THE TASK:
Rewrite the material below, from its first line through the line with "half of those board-rattlers.", with "decent" changed to "solid" and all other text left as it is.

DATASET EXCERPTS:
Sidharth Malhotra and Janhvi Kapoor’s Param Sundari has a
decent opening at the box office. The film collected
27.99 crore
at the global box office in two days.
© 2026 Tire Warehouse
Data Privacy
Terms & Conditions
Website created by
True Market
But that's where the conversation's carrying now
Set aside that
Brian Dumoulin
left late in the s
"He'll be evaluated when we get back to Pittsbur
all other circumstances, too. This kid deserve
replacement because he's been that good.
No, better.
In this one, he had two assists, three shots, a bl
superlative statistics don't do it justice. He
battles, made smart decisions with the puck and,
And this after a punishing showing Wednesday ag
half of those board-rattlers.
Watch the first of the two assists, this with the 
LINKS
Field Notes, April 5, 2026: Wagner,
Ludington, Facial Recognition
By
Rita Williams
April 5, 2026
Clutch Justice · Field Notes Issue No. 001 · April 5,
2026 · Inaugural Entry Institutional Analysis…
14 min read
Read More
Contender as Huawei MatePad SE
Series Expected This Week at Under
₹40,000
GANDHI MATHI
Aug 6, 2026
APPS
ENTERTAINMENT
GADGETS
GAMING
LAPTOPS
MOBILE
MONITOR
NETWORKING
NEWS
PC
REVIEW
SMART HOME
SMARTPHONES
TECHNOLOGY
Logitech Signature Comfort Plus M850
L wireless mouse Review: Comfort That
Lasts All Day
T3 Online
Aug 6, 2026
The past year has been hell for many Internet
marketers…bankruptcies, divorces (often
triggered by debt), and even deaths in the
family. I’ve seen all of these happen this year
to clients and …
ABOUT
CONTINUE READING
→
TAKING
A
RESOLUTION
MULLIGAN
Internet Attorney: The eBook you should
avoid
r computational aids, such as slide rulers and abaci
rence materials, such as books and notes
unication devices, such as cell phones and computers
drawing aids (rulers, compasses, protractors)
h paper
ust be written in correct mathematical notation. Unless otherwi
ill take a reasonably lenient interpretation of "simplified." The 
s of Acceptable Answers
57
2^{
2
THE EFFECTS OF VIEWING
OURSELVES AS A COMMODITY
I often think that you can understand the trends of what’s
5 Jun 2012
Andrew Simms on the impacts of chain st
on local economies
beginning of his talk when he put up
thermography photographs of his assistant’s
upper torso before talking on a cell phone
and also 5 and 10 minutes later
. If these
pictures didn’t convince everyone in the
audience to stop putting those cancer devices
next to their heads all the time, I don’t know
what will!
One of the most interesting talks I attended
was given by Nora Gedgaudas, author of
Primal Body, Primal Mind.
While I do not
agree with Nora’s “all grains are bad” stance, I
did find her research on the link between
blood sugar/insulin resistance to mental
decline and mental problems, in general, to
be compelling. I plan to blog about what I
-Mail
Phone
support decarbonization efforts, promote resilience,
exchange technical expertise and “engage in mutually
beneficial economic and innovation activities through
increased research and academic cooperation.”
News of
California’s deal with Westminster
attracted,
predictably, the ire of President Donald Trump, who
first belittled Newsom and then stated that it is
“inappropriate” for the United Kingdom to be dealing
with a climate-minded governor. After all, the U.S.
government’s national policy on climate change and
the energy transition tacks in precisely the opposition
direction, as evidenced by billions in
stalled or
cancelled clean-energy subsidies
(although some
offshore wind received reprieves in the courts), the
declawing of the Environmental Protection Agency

ANSWER BELOW:
Sidharth Malhotra and Janhvi Kapoor’s Param Sundari has a
solid opening at the box office. The film collected
27.99 crore
at the global box office in two days.
© 2026 Tire Warehouse
Data Privacy
Terms & Conditions
Website created by
True Market
But that's where the conversation's carrying now
Set aside that
Brian Dumoulin
left late in the s
"He'll be evaluated when we get back to Pittsbur
all other circumstances, too. This kid deserve
replacement because he's been that good.
No, better.
In this one, he had two assists, three shots, a bl
superlative statistics don't do it justice. He
battles, made smart decisions with the puck and,
And this after a punishing showing Wednesday ag
half of those board-rattlers.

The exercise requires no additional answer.